Brad, thx for more James Otis, whom I've become fond of quoting since your first post on him. An astonishing intellect, and it was his 1961 argument against the British parliament's Writs of Assistance that laid the political/philosophical groundwork for the revolution.
James Otis considered himself a loyal British subject. Yet in February 1761, he argued brilliantly against the Writs of Assistance in a nearly five-hour oration before a select audience in the State House. His argument failed to win his case, although it galvanized the revolutionary movement. More than thirty years later, with considerable exaggeration, John Adams claimed that "the child independence was then and there born,[for] every man of an immense crowded audience appeared to me to go away as I did, ready to take arms against writs of assistance." In fact, his challenge to the authority of Parliament made a strong impression on John Adams, who was present, and thereby eventually contributed to the American Revolution.
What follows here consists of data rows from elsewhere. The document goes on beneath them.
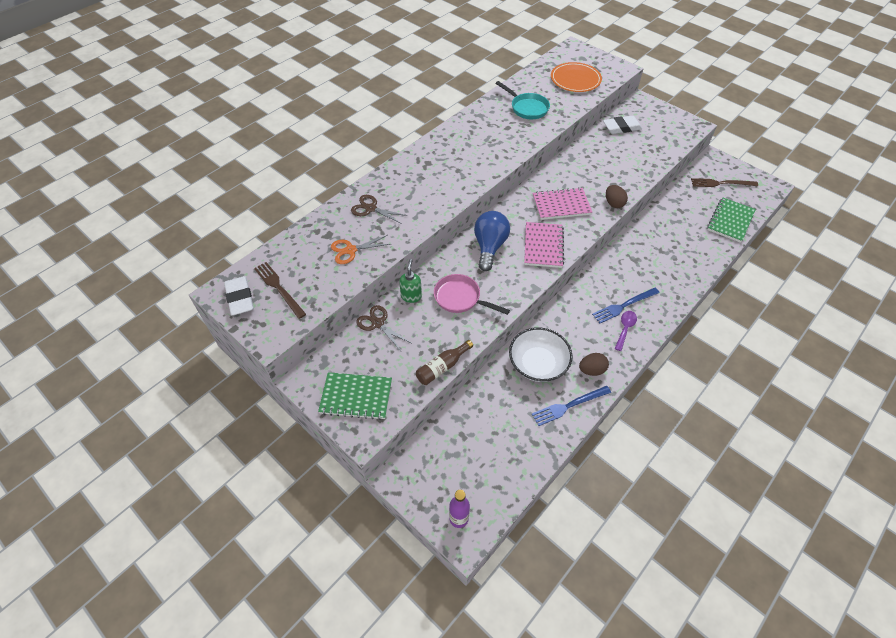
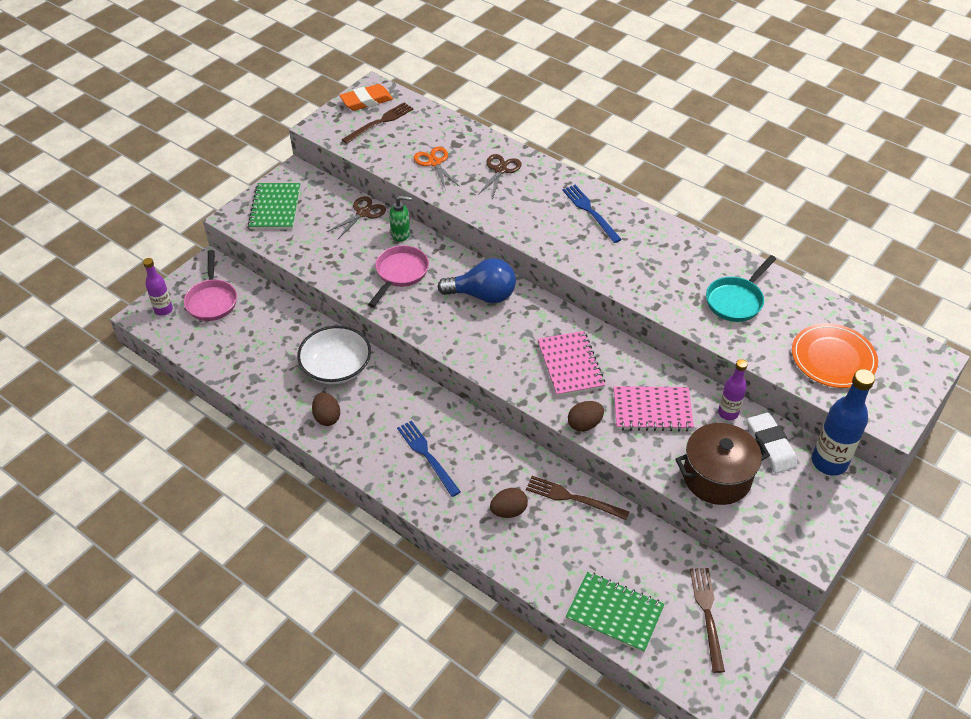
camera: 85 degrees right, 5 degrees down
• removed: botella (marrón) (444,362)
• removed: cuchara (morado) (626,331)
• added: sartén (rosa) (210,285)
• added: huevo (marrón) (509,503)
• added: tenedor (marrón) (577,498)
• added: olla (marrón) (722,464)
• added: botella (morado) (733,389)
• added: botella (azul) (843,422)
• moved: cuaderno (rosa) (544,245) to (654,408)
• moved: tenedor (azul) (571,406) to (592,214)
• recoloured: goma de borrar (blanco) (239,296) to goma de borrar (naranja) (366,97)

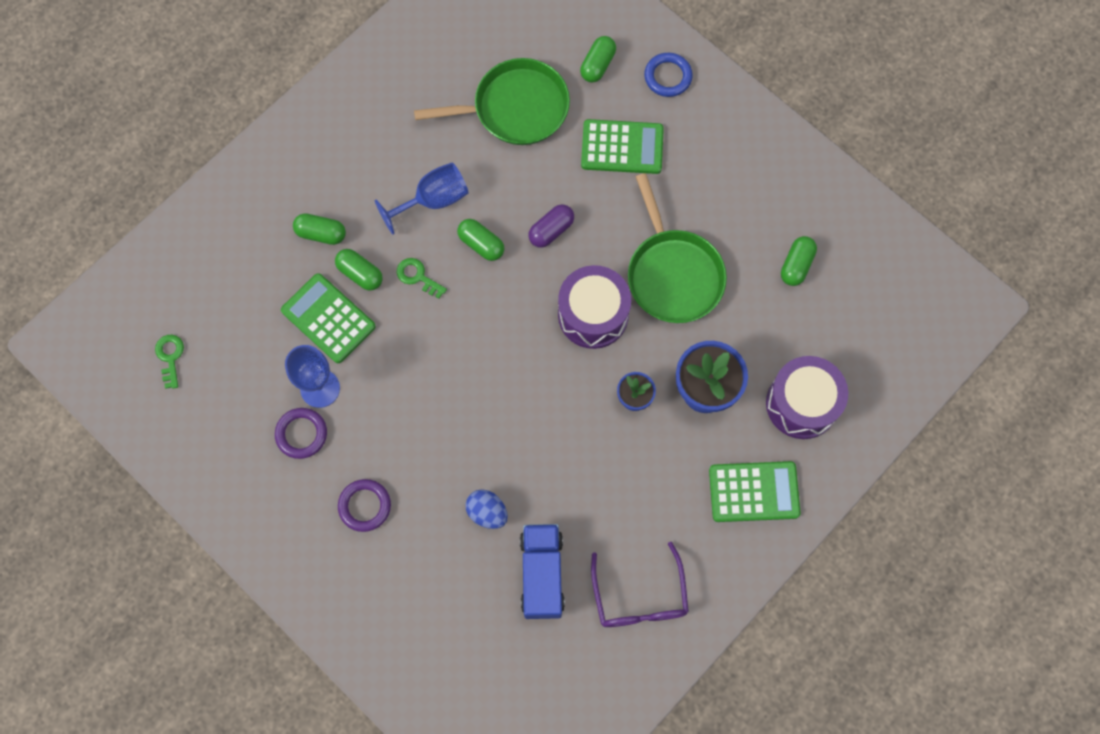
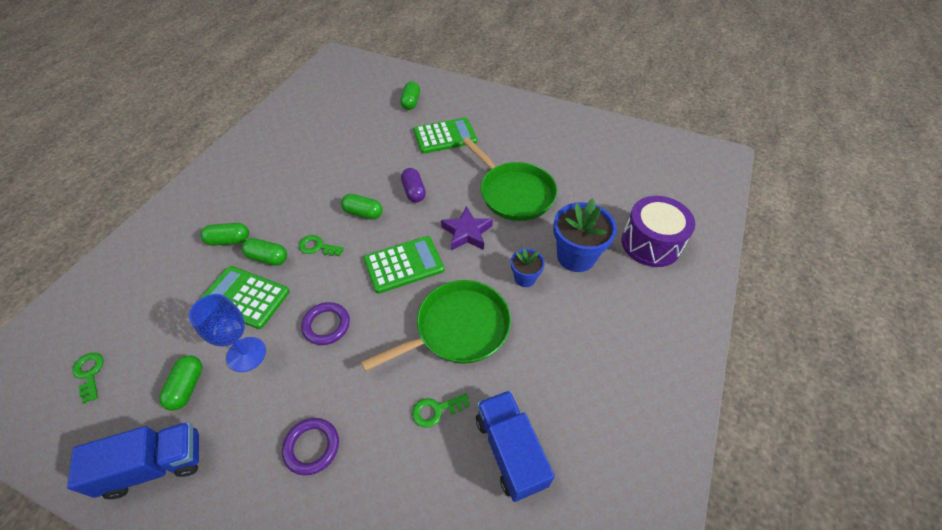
camera: 20 degrees left, 20 degrees down
• removed: copa (azul) (421,198)
• removed: gafas (morado) (640,584)
• removed: anillo (azul) (668,75)
• added: camión (azul) (133,460)
• moved: anillo (morado) (301,433) to (325,323)
• moved: sartén (verde) (492,101) to (436,326)
• moved: calculadora (verde) (755,491) to (404,265)
• moved: cápsula (verde) (799,261) to (180,383)
• replaced: huevo (azul) (486,509) to llave (verde) (441,410)
• replaced: tambor (morado) (594,307) to estrella (morado) (467,228)
• turned: cápsula (morado) (551,226) = (413,185) 45 degrees counterclockwise

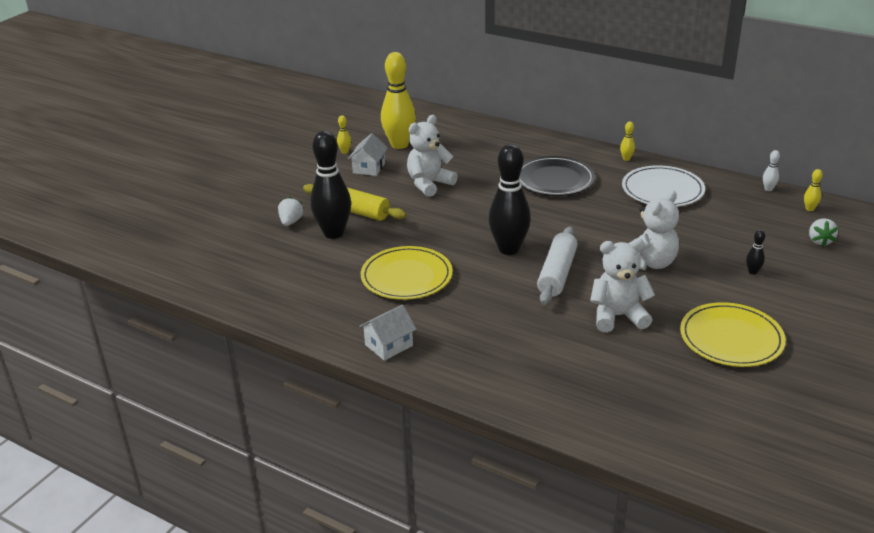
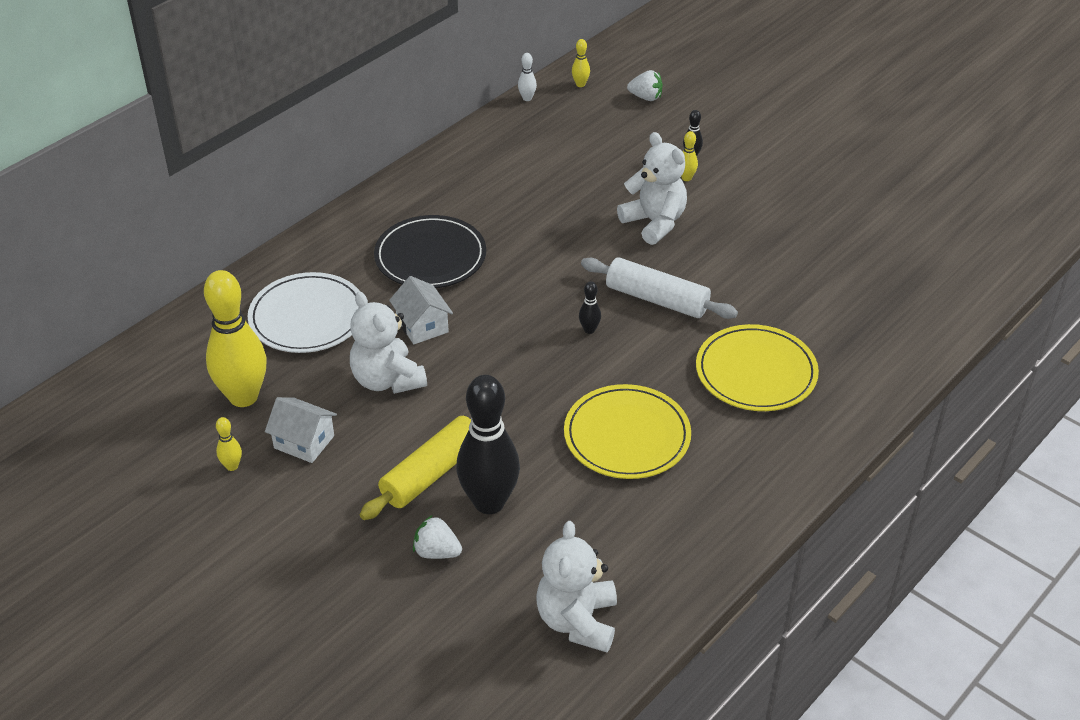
camera: 80 degrees left, 10 degrees up
• moved: casa (blanco) (388,332) to (421,310)
• moved: osito (blanco) (622,285) to (576,586)
• moved: bolo (amarillo) (627,141) to (689,156)
• moved: plato (blanco) (663,186) to (304,312)
• moved: plato (amarillo) (733,334) to (757,367)
• resized: bolo (negro) (509,199) = (590,308) x0.40

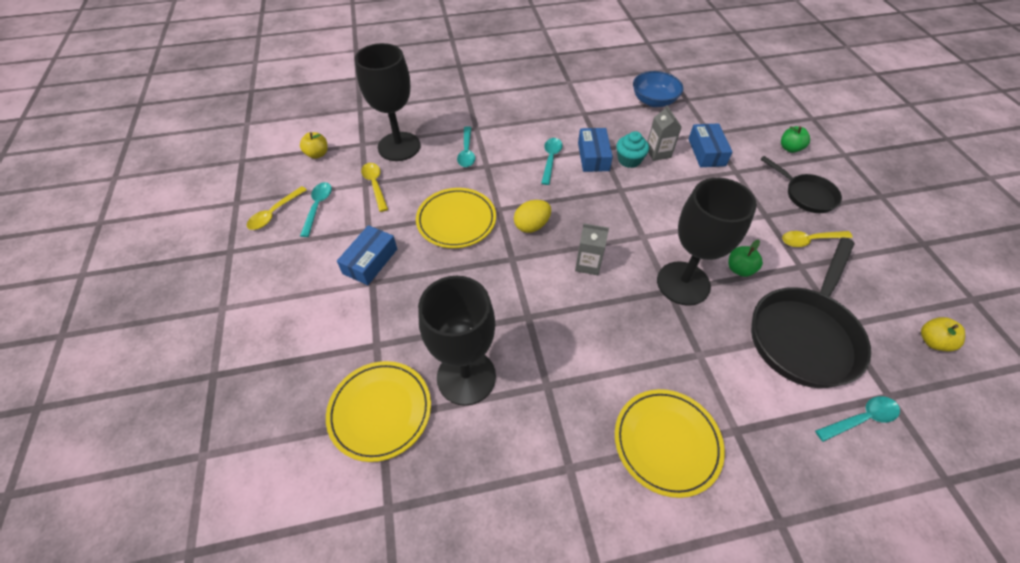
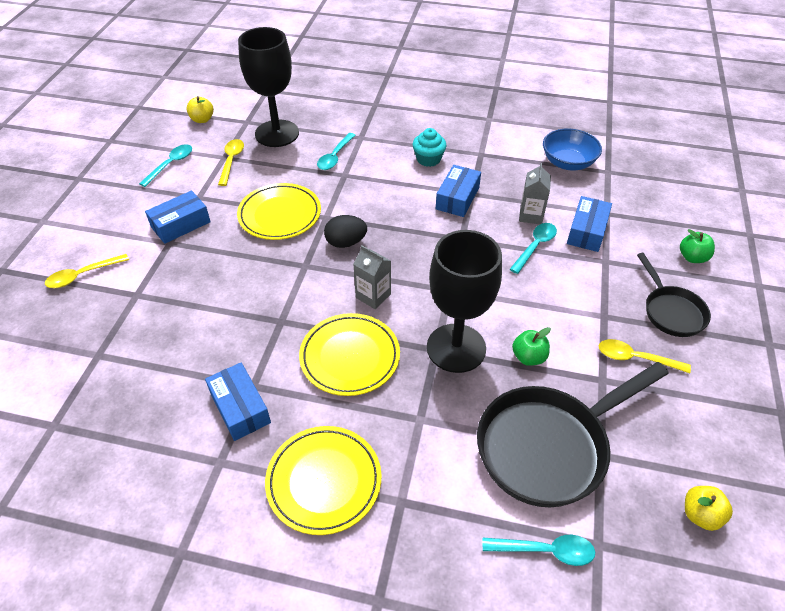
camera: 25 degrees right, 5 degrees down
• removed: copa (negro) (457,341)
• added: caja (azul) (238,401)
• moved: cuchara (amarillo) (277,208) to (87,271)
• moved: plato (amarillo) (378,411) to (349,354)
• moved: cuchara (turquesa) (551,161) to (533,248)
• moved: magdalena (turquesa) (632,149) to (430,147)
• recoloured: huevo (amarillo) (532,216) to huevo (negro) (345,231)

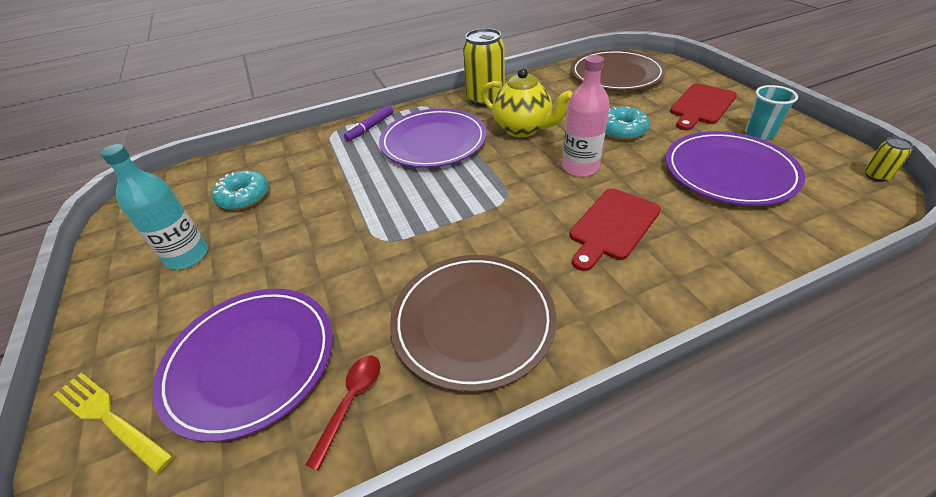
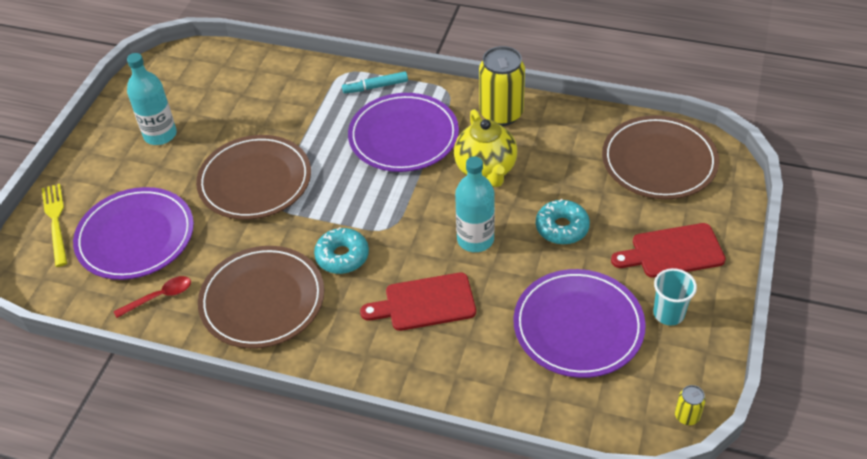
camera: 40 degrees right, 5 degrees up
• added: plato (marrón) (253,177)
• moved: rosquilla (turquesa) (240,190) to (341,250)
• recoloured: rotulador (morado) (368,123) to rotulador (turquesa) (375,82)
• recoloured: botella (rosa) (586,116) to botella (turquesa) (475,204)

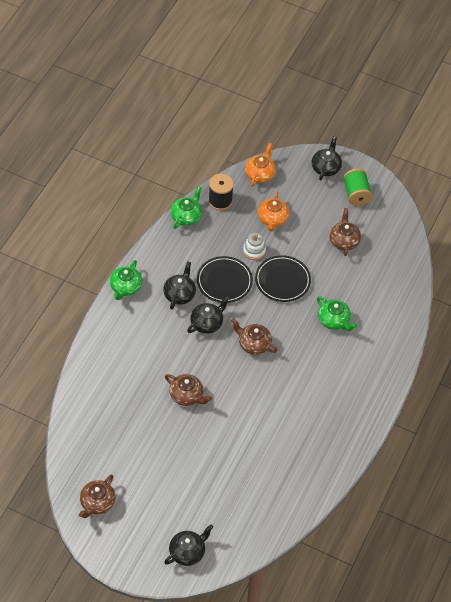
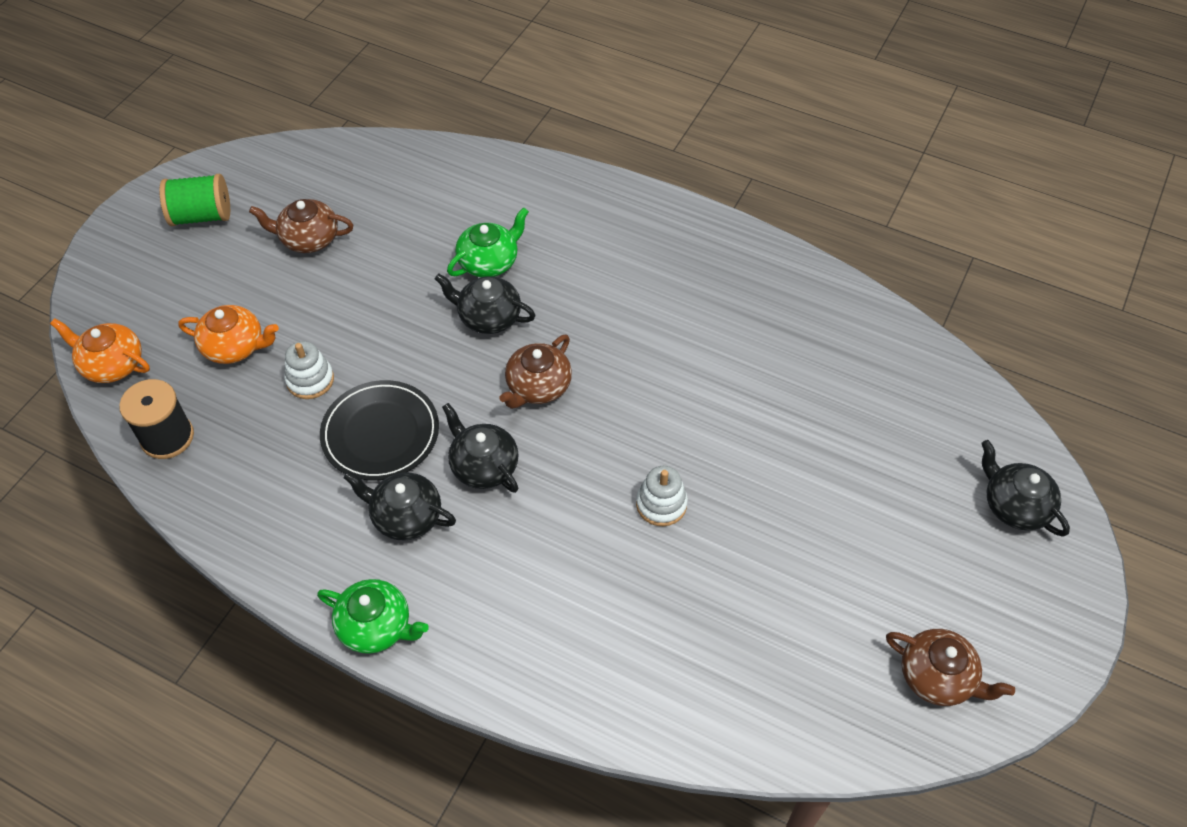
camera: 85 degrees left, 0 degrees up
• removed: tetera (verde) (186,207)
• removed: plato (negro) (283,278)
• moved: tetera (negro) (327,158) to (485,303)
• replaced: tetera (marrón) (188,390) to juguete apilable (blanco) (662,496)

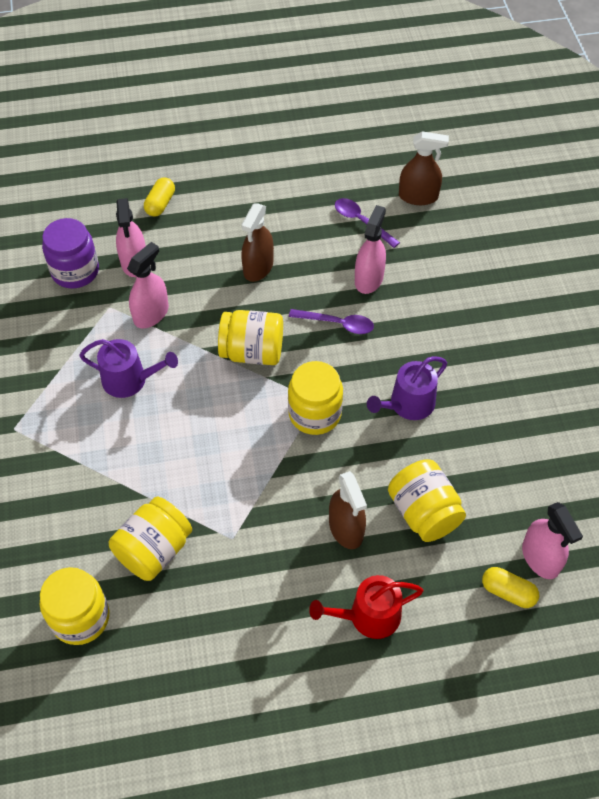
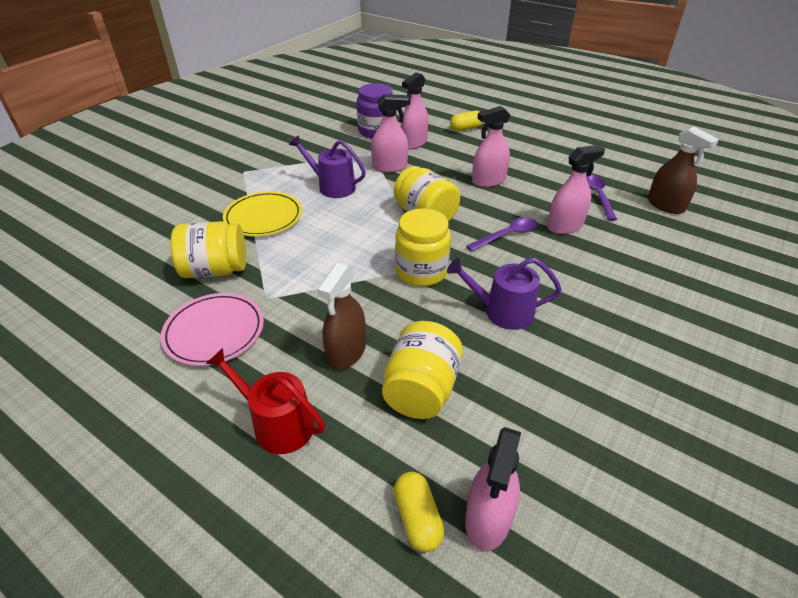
camera: 45 degrees right, 15 degrees down
• removed: tarro (amarillo) (74,606)
• added: plato (rosa) (212,329)
• added: plato (amarillo) (262,214)
• recoloured: pulverizador (marrón) (257,242) to pulverizador (rosa) (491,146)
• turned: regadera (morado) (128,368) = (327,166) 150 degrees clockwise
• turned: cuchara (morado) (331,321) = (501,234) 90 degrees counterclockwise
Why wasn't James Otis a Founder-Founder? Because some Tory bastard bashed him over the head!
Otis’ constant struggle against the Crown gained political change but also made political enemies. In another scathing attack on crown officials, he disparaged custom commissioners in the Boston Gazette. In 1769, one of those commissioners, John Robinson, confronted Otis in a coffee house. They came to blows, and Otis received a head injury that further aggravated what some described as an already failing mental health. Otis suffered from gaps in his sanity for the rest of his life.
Otis took John Robinson to court for compensation, and won his case; in the end he merely accepted Robinson’s public apology.
A shell of his former self, Otis retired from public life. On May 23, 1783, in a dramatic end for this dramatic man, he was struck and killed by a bolt of lightening.
Otis did have one wild life (and death). I think that is one of the reasons that I find him so interesting. I mean, who the hell gets struck by lightning?
There was a James Otis Sr. and a Jr.
hey thanks for shearing such informative blog with us >>....
Great post, Brad. I too am an Otis fan!
Enjoyed the post and the comments. As a descendant of the Otis family, I thought you should know that the portrait at the top of this post is of James Otis Sr, not the James Otis (Jr) that this article is about.